Холли
Я улыбаюсь, снова садясь на велотренажер. Холли Майклсон, младшая сестра Эвана, совсем взрослая. И симпатичная.
Тогда она тоже была симпатичной, но не в том смысле, который я действительно видел. Скорее моложе.
Не вариант. Не так, как сейчас.
Не так, как… нет.
Мы с Эваном может и не разговаривали больше десяти лет, но она все еще его младшая сестра.
И украдкой взглянула на мою грудь. Я видел это.
— Адам?
— Ага, — говорю я ассистенту. Дункан подключен к наушникам, сидит за много миль от меня. — Я вернулся.
— Речь идет о расписании на февраль.
— Я знаю. Продолжайте.
Но пока он перечисляет встречи и предложения на следующий год, а я снова начинаю крутить педали, мысли возвращаются к Холли.
Я не думал, что она ответит «да». Был на сто процентов уверен, что вернет чек. Не знаю, что заставило отдать его Холли. Возможно, чтобы посмотреть, согласится ли она. Повысить ставку. Бросить вызов так же, как она бросала мне. И, может быть, только может быть, нужен был предлог, чтобы провести с ней время.
Я заканчиваю встречи и принимаю душ. Только оделся, когда раздается звонок в дверь.
— Иду!
Холли стоит снаружи. На ней слишком большое зимнее пальто, светлые волосы убраны под бежевую шапочку. В руках коробки.
— Ты об этом пожалеешь, — говорит она.
Я широко открываю дверь.
— Входи, — говорю я. — Это что, северный олень?

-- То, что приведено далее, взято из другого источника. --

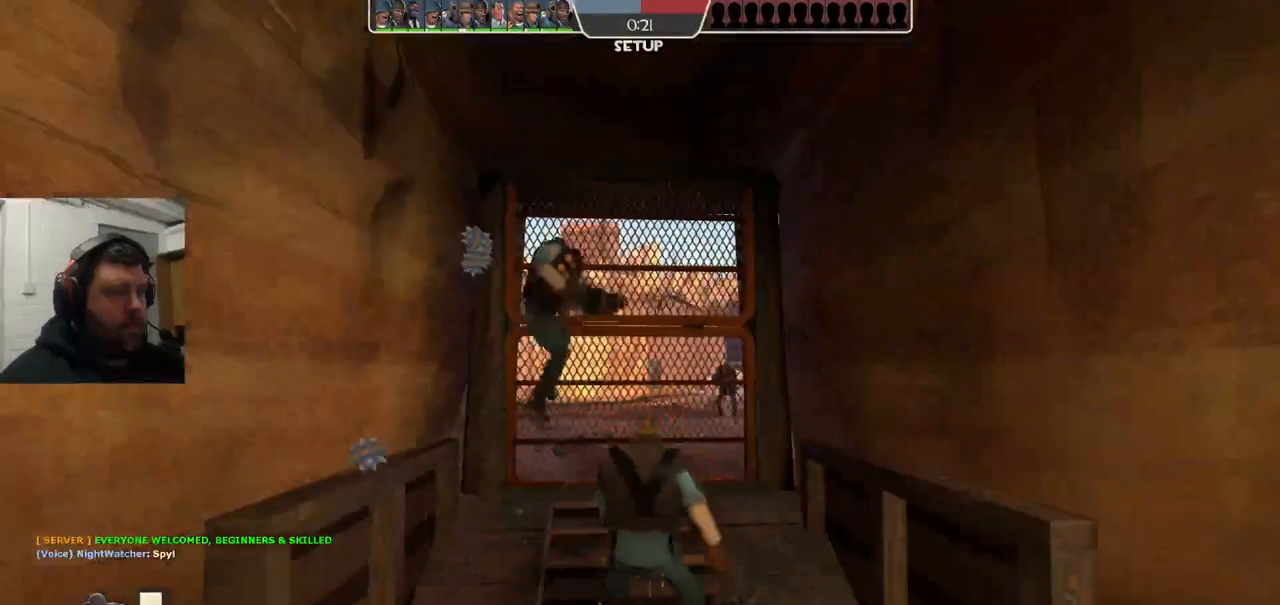
{"buttons": [], "left_stick": "center", "right_stick": "center", "events": []}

— Да. Знаешь, ты сам дал карт-бланш с этим чеком.
— Ага, в курсе, — я смотрю через дверь на ее машину. — Сколько там еще?
— О, багажник полон.
— Холли, — стону я. Ее имя кажется сладким на языке.
Она ставит коробку в прихожей. Я натягиваю ботинки и направляюсь к машине. Два подхода спустя все покупки лежат в прихожей.
— Ты выложилась по полной, — говорю я. На коробках отвратительно веселые иллюстрации. Рождественские елки, Санта-Клаусы и улыбающиеся счастливые семьи. Всех одурачили, заставив думать, что коммерциализация — ключ к счастью.
— Может быть, не следовало этого делать. Но, — говорит Холли, поворачиваясь ко мне с предостерегающим блеском в глазах, — ты сам отправил меня выполнять поручения.
— Думаю, тебе нужен был перерыв. Скажи же, что не понравилось тратить такую возмутительную сумму на рождественские украшения.
Она останавливается спиной ко мне, не сводя глаз с упаковок.
— Ладно, хорошо. Мне понравилось. Думаю, я люблю Рождество так же сильно, как ты ненавидишь.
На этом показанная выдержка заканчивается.